* WHAT YOU NEED TO DO *
Output the lines from the line with "Эту тачку можно сделать индивиду" up to and including the line with "диски, цвета и наклейки!" as a Markdown table with two columns, Row and Text. Put a running number in Row and the line in Text, and leave out any blank lines.

___ SUPPLIED MATERIAL

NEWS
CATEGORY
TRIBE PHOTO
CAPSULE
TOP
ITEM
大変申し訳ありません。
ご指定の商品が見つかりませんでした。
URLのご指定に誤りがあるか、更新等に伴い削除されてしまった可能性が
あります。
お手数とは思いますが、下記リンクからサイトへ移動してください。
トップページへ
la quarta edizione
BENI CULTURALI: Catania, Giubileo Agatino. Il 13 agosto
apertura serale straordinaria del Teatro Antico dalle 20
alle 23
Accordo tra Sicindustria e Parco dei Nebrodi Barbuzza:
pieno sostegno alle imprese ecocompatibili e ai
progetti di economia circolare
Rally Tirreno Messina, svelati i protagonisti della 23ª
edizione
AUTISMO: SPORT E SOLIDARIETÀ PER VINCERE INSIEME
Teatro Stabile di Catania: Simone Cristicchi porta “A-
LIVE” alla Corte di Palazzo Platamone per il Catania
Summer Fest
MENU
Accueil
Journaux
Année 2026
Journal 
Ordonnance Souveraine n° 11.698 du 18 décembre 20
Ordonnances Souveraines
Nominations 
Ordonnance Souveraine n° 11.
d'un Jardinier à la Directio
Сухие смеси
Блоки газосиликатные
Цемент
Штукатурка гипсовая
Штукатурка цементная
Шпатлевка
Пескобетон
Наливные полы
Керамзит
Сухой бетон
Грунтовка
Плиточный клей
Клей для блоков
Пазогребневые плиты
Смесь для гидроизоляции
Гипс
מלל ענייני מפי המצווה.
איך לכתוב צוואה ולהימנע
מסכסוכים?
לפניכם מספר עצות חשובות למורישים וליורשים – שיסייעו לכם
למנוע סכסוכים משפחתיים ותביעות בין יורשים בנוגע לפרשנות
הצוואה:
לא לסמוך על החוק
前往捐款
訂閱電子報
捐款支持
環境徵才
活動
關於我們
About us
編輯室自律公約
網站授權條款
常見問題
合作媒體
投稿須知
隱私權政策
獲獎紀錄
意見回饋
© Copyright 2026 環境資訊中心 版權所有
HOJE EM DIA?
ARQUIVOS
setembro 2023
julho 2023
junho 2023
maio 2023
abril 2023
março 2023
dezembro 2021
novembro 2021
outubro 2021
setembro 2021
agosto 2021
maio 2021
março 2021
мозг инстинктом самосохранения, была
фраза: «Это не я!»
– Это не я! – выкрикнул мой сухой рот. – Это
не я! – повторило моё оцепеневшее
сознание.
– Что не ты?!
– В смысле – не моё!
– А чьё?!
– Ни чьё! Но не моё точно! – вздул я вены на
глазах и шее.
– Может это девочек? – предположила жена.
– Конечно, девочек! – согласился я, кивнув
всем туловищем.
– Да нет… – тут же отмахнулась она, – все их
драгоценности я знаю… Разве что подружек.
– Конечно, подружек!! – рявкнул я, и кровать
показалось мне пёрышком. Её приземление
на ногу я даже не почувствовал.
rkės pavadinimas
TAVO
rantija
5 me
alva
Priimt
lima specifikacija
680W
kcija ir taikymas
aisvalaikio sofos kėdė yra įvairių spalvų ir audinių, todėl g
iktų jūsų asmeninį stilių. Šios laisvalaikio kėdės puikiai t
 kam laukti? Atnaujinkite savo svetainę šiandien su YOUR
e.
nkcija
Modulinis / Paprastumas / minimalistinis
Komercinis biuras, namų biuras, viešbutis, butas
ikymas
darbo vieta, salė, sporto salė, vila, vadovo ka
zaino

______
___ SUPPLIED MATERIAL

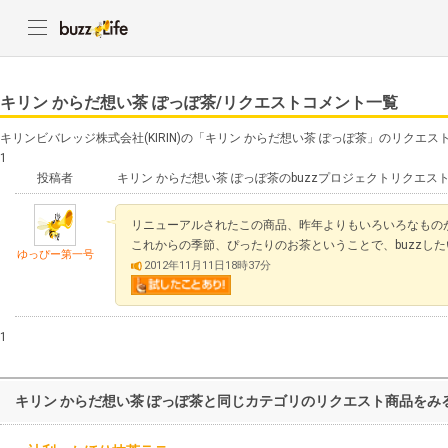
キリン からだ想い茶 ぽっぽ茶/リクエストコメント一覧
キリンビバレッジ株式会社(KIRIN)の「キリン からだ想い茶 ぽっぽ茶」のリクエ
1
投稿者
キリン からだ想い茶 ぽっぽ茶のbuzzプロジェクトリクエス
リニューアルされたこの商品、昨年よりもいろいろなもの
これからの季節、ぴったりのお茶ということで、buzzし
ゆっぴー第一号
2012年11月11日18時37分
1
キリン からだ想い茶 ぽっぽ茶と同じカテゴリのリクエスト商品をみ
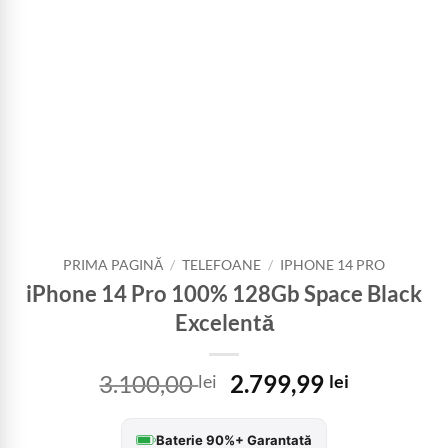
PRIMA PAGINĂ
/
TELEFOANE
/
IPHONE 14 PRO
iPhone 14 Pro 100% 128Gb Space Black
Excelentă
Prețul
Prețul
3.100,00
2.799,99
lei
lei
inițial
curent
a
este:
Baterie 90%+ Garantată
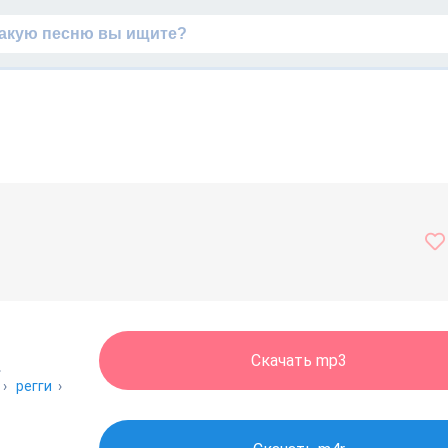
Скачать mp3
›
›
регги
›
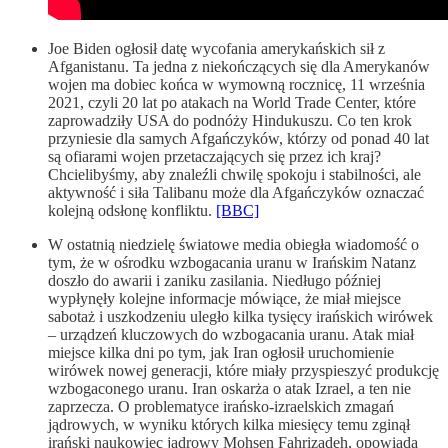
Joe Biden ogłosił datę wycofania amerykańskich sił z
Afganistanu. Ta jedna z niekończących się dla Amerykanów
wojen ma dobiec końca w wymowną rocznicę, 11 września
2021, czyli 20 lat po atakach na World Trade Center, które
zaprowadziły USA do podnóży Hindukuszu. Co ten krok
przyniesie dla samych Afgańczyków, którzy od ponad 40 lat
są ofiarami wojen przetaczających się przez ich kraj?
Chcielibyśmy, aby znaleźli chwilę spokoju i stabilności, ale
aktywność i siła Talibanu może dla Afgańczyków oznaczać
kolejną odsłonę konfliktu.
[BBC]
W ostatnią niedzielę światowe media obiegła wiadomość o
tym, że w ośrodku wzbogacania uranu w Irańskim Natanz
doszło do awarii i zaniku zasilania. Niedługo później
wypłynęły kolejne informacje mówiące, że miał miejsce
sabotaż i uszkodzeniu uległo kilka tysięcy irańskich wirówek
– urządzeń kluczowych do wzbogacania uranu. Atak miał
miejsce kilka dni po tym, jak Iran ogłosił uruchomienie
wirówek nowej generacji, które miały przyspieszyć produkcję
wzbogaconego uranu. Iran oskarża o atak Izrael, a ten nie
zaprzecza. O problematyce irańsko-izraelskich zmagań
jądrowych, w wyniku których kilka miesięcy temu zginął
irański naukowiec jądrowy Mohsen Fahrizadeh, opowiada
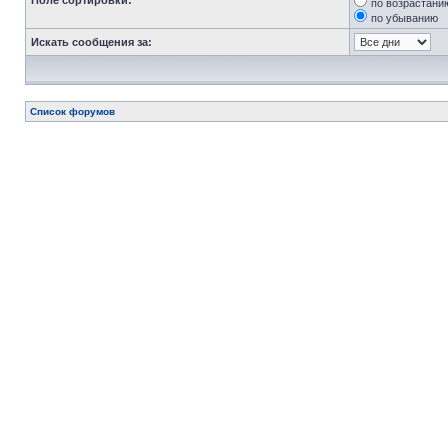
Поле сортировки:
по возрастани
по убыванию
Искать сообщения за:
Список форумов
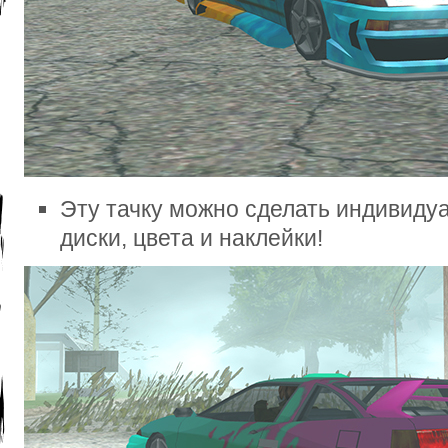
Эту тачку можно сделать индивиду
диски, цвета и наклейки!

______
___ SUPPLIED MATERIAL

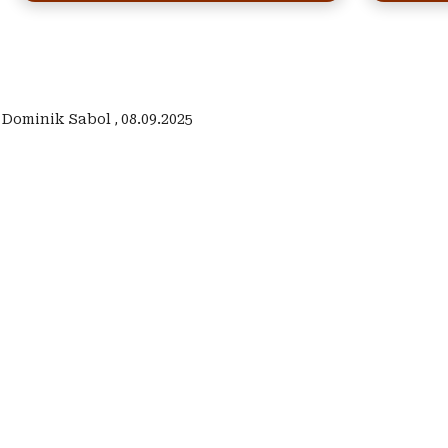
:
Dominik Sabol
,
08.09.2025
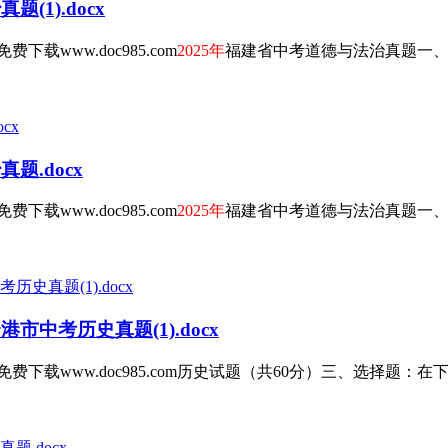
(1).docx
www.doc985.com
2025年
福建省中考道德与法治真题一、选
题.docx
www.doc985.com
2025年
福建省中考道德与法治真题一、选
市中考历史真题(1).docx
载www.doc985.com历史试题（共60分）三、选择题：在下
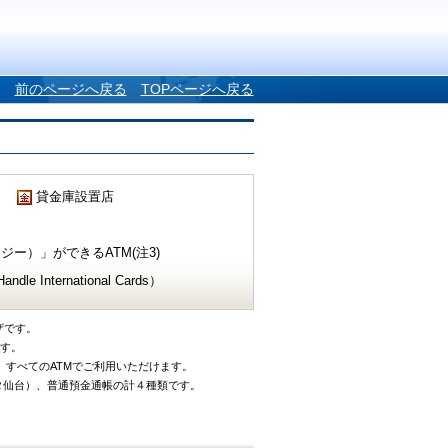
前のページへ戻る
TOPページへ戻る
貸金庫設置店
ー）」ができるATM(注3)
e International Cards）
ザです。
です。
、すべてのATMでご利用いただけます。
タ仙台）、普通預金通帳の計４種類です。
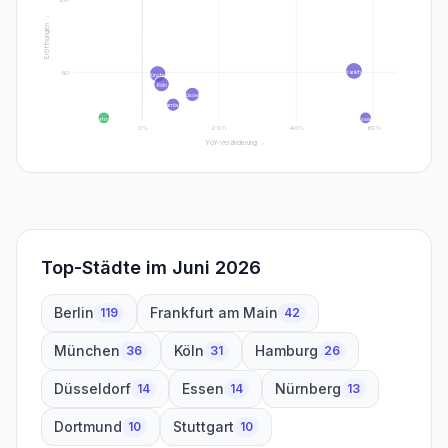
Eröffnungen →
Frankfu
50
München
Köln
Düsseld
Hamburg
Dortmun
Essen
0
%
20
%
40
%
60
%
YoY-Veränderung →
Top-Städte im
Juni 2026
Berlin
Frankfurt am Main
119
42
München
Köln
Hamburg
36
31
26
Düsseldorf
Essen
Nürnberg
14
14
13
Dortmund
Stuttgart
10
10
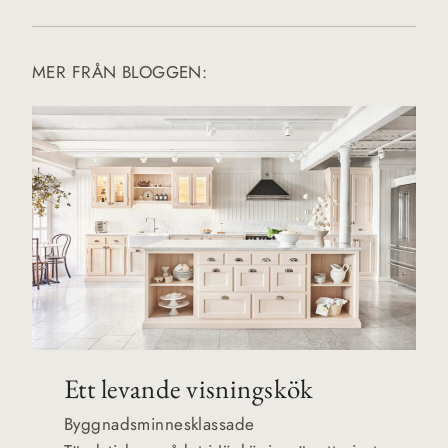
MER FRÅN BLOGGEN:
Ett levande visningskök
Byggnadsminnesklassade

______

* WRITTEN RESPONSE *
| Row | Text |
|---|---|
| 1 | Эту тачку можно сделать индивиду |
| 2 | диски, цвета и наклейки! |